WORK TO COMPLETE => Whether an entry is long or short, retype it exactly.

(SUPPLIED RECORDS begins)

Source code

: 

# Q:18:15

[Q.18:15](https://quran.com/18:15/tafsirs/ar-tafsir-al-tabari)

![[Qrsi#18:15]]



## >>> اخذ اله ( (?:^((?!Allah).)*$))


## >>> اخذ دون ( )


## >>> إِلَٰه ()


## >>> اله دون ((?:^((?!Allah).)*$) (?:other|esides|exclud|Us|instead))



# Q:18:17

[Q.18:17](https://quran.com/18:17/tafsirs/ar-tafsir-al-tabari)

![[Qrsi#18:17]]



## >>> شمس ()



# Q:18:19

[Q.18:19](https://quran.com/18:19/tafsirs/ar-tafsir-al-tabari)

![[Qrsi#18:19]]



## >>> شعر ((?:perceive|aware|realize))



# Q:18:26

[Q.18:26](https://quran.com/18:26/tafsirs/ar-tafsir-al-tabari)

(SUPPLIED RECORDS ends)

RESULT OF THIS EXERCISE =>
Source code

: 

# Q:18:15

[Q.18:15](https://quran.com/18:15/tafsirs/ar-tafsir-al-tabari)

![[Qrsi#18:15]]



## >>> اخذ اله ( (?:^((?!Allah).)*$))


## >>> اخذ دون ( )


## >>> إِلَٰه ()


## >>> اله دون ((?:^((?!Allah).)*$) (?:other|esides|exclud|Us|instead))



# Q:18:17

[Q.18:17](https://quran.com/18:17/tafsirs/ar-tafsir-al-tabari)

![[Qrsi#18:17]]



## >>> شمس ()



# Q:18:19

[Q.18:19](https://quran.com/18:19/tafsirs/ar-tafsir-al-tabari)

![[Qrsi#18:19]]



## >>> شعر ((?:perceive|aware|realize))



# Q:18:26

[Q.18:26](https://quran.com/18:26/tafsirs/ar-tafsir-al-tabari)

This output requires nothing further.